··· RECORD SET
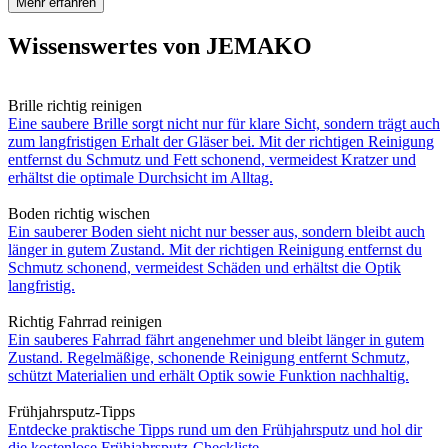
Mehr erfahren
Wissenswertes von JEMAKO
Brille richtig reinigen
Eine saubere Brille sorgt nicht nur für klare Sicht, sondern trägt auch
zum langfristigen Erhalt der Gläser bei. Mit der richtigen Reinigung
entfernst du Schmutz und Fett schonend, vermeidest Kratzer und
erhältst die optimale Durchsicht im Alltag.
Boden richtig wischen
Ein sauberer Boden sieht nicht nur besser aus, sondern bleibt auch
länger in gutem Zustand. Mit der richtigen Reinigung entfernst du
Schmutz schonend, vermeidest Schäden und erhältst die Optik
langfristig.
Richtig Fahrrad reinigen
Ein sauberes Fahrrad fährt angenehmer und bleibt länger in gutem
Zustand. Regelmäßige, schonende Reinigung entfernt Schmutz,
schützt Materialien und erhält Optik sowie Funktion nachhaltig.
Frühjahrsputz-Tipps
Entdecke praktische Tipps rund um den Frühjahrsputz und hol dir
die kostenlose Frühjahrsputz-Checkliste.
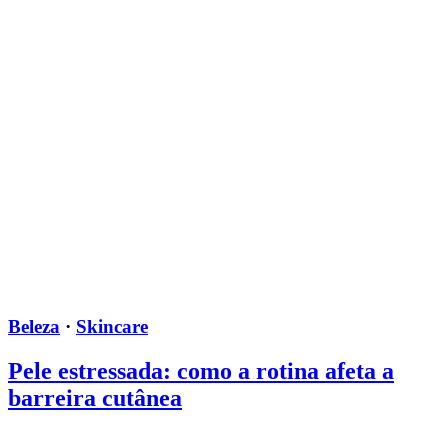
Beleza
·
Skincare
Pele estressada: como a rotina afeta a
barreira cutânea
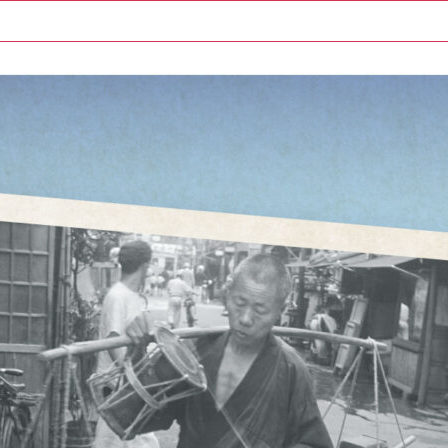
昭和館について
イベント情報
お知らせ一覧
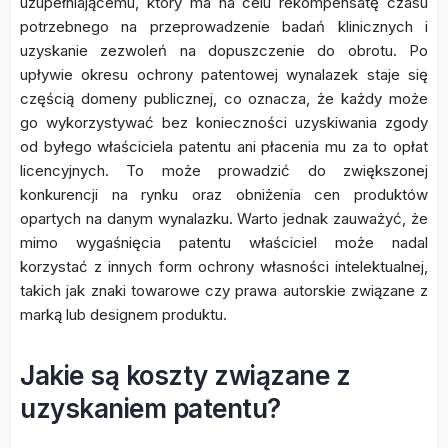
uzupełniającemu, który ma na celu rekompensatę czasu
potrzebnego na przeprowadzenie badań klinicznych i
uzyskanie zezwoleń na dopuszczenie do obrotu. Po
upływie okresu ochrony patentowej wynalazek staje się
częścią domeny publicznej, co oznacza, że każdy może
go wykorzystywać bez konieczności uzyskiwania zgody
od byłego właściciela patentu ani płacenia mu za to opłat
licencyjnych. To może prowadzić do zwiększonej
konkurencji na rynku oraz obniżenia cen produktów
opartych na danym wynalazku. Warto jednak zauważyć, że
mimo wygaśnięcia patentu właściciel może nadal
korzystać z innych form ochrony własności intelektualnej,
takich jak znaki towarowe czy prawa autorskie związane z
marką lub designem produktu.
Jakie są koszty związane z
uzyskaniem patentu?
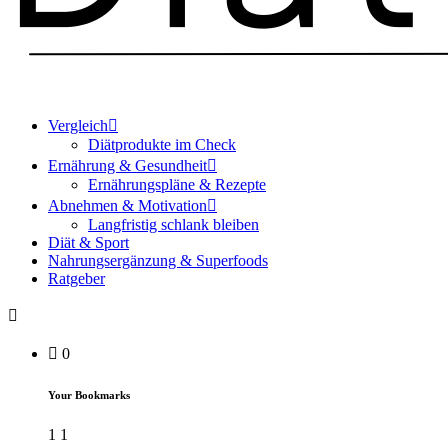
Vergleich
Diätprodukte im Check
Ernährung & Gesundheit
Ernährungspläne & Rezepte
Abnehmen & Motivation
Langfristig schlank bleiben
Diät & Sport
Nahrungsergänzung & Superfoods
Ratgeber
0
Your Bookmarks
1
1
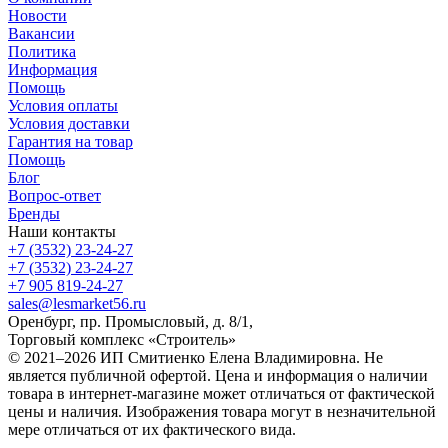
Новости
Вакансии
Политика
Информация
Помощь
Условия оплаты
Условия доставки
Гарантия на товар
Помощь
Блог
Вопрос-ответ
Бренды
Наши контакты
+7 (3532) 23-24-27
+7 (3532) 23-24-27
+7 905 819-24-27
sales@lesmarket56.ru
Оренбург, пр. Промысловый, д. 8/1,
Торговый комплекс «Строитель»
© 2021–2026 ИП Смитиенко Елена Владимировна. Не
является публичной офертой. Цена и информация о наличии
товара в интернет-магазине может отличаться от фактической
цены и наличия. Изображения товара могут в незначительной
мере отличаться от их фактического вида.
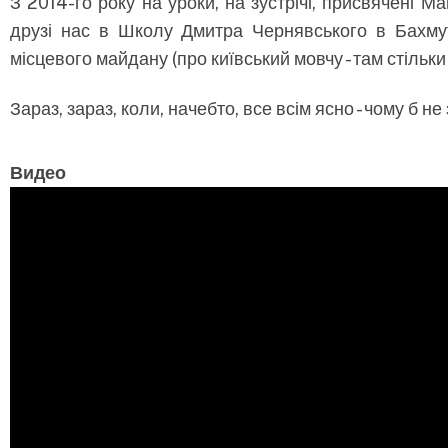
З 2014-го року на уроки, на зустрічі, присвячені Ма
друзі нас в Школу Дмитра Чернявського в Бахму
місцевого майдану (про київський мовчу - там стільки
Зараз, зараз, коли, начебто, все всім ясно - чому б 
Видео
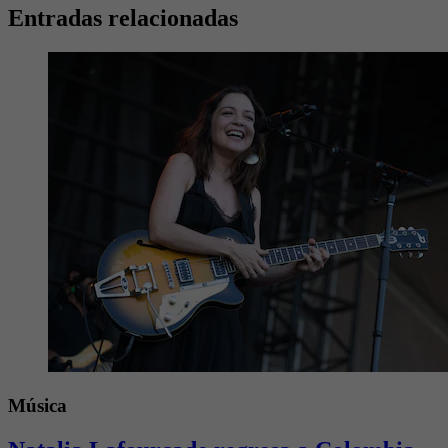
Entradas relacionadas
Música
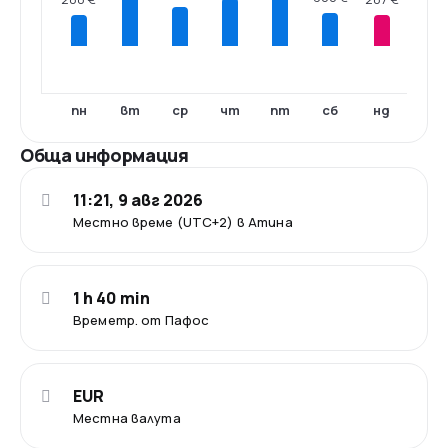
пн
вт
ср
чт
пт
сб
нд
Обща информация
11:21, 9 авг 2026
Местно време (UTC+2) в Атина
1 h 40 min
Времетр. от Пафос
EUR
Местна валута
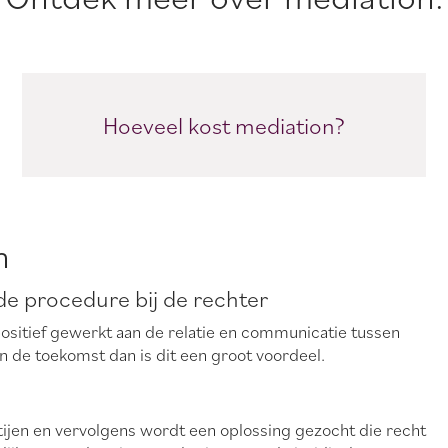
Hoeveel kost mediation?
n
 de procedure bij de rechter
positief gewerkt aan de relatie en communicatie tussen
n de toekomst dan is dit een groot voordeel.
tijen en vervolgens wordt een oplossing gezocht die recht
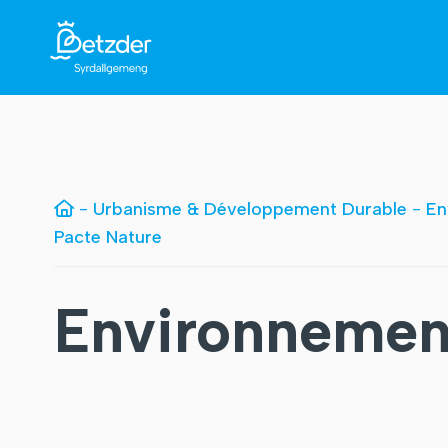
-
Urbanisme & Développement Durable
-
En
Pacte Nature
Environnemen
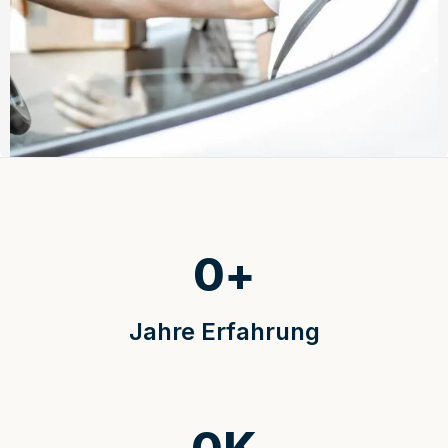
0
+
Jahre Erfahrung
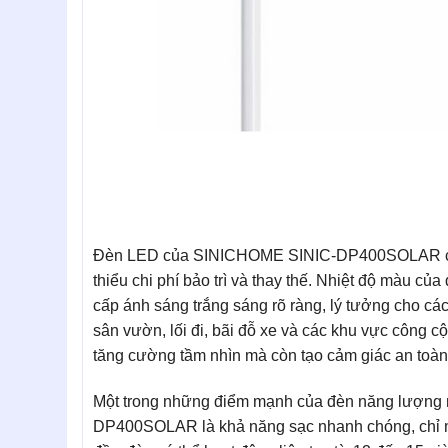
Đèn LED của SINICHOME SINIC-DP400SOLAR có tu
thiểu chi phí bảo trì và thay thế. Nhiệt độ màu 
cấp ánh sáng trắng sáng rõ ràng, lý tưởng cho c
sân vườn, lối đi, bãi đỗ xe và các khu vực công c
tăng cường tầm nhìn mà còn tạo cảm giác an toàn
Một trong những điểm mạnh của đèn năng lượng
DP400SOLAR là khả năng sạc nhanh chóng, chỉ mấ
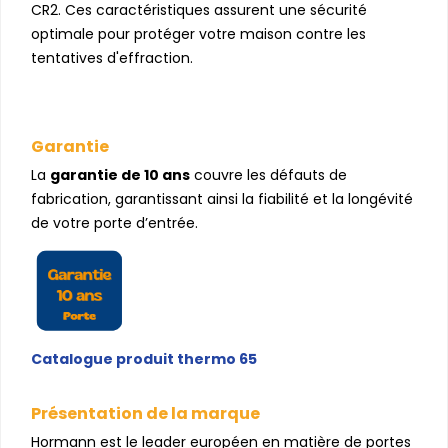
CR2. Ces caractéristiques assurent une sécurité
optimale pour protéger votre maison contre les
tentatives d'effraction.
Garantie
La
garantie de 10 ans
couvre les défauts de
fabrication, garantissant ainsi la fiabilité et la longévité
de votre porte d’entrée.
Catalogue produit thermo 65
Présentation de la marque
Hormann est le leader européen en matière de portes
······
* EXERCISE GOAL: Copy the text from every record above verbatim, leaving out the pictures.

* ANSWER FOR THIS EXERCISE:
Mehr erfahren
Wissenswertes von JEMAKO
Brille richtig reinigen
Eine saubere Brille sorgt nicht nur für klare Sicht, sondern trägt auch
zum langfristigen Erhalt der Gläser bei. Mit der richtigen Reinigung
entfernst du Schmutz und Fett schonend, vermeidest Kratzer und
erhältst die optimale Durchsicht im Alltag.
Boden richtig wischen
Ein sauberer Boden sieht nicht nur besser aus, sondern bleibt auch
länger in gutem Zustand. Mit der richtigen Reinigung entfernst du
Schmutz schonend, vermeidest Schäden und erhältst die Optik
langfristig.
Richtig Fahrrad reinigen
Ein sauberes Fahrrad fährt angenehmer und bleibt länger in gutem
Zustand. Regelmäßige, schonende Reinigung entfernt Schmutz,
schützt Materialien und erhält Optik sowie Funktion nachhaltig.
Frühjahrsputz-Tipps
Entdecke praktische Tipps rund um den Frühjahrsputz und hol dir
die kostenlose Frühjahrsputz-Checkliste.
Beleza
·
Skincare
Pele estressada: como a rotina afeta a
barreira cutânea
昭和館について
イベント情報
お知らせ一覧
uzupełniającemu, który ma na celu rekompensatę czasu
potrzebnego na przeprowadzenie badań klinicznych i
uzyskanie zezwoleń na dopuszczenie do obrotu. Po
upływie okresu ochrony patentowej wynalazek staje się
częścią domeny publicznej, co oznacza, że każdy może
go wykorzystywać bez konieczności uzyskiwania zgody
od byłego właściciela patentu ani płacenia mu za to opłat
licencyjnych. To może prowadzić do zwiększonej
konkurencji na rynku oraz obniżenia cen produktów
opartych na danym wynalazku. Warto jednak zauważyć, że
mimo wygaśnięcia patentu właściciel może nadal
korzystać z innych form ochrony własności intelektualnej,
takich jak znaki towarowe czy prawa autorskie związane z
marką lub designem produktu.
Jakie są koszty związane z
uzyskaniem patentu?
Vergleich
Diätprodukte im Check
Ernährung & Gesundheit
Ernährungspläne & Rezepte
Abnehmen & Motivation
Langfristig schlank bleiben
Diät & Sport
Nahrungsergänzung & Superfoods
Ratgeber
0
Your Bookmarks
1
1
Новости
Вакансии
Политика
Информация
Помощь
Условия оплаты
Условия доставки
Гарантия на товар
Помощь
Блог
Вопрос-ответ
Бренды
Наши контакты
+7 (3532) 23-24-27
+7 (3532) 23-24-27
+7 905 819-24-27
sales@lesmarket56.ru
Оренбург, пр. Промысловый, д. 8/1,
Торговый комплекс «Строитель»
© 2021–2026 ИП Смитиенко Елена Владимировна. Не
является публичной офертой. Цена и информация о наличии
товара в интернет-магазине может отличаться от фактической
цены и наличия. Изображения товара могут в незначительной
мере отличаться от их фактического вида.
З 2014-го року на уроки, на зустрічі, присвячені Ма
друзі нас в Школу Дмитра Чернявського в Бахму
місцевого майдану (про київський мовчу - там стільки
Зараз, зараз, коли, начебто, все всім ясно - чому б 
Видео
Entradas relacionadas
Música
пн
вт
ср
чт
пт
сб
нд
Обща информация
11:21, 9 авг 2026
Местно време (UTC+2) в Атина
1 h 40 min
Времетр. от Пафос
EUR
Местна валута
Hoeveel kost mediation?
n
 de procedure bij de rechter
positief gewerkt aan de relatie en communicatie tussen
n de toekomst dan is dit een groot voordeel.
tijen en vervolgens wordt een oplossing gezocht die recht
-
Urbanisme & Développement Durable
-
En
Pacte Nature
Environnemen
0
+
Jahre Erfahrung
Đèn LED của SINICHOME SINIC-DP400SOLAR có tu
thiểu chi phí bảo trì và thay thế. Nhiệt độ màu 
cấp ánh sáng trắng sáng rõ ràng, lý tưởng cho c
sân vườn, lối đi, bãi đỗ xe và các khu vực công c
tăng cường tầm nhìn mà còn tạo cảm giác an toàn
Một trong những điểm mạnh của đèn năng lượng
DP400SOLAR là khả năng sạc nhanh chóng, chỉ mấ
CR2. Ces caractéristiques assurent une sécurité
optimale pour protéger votre maison contre les
tentatives d'effraction.
Garantie
La
garantie de 10 ans
couvre les défauts de
fabrication, garantissant ainsi la fiabilité et la longévité
de votre porte d’entrée.
Catalogue produit thermo 65
Présentation de la marque
Hormann est le leader européen en matière de portes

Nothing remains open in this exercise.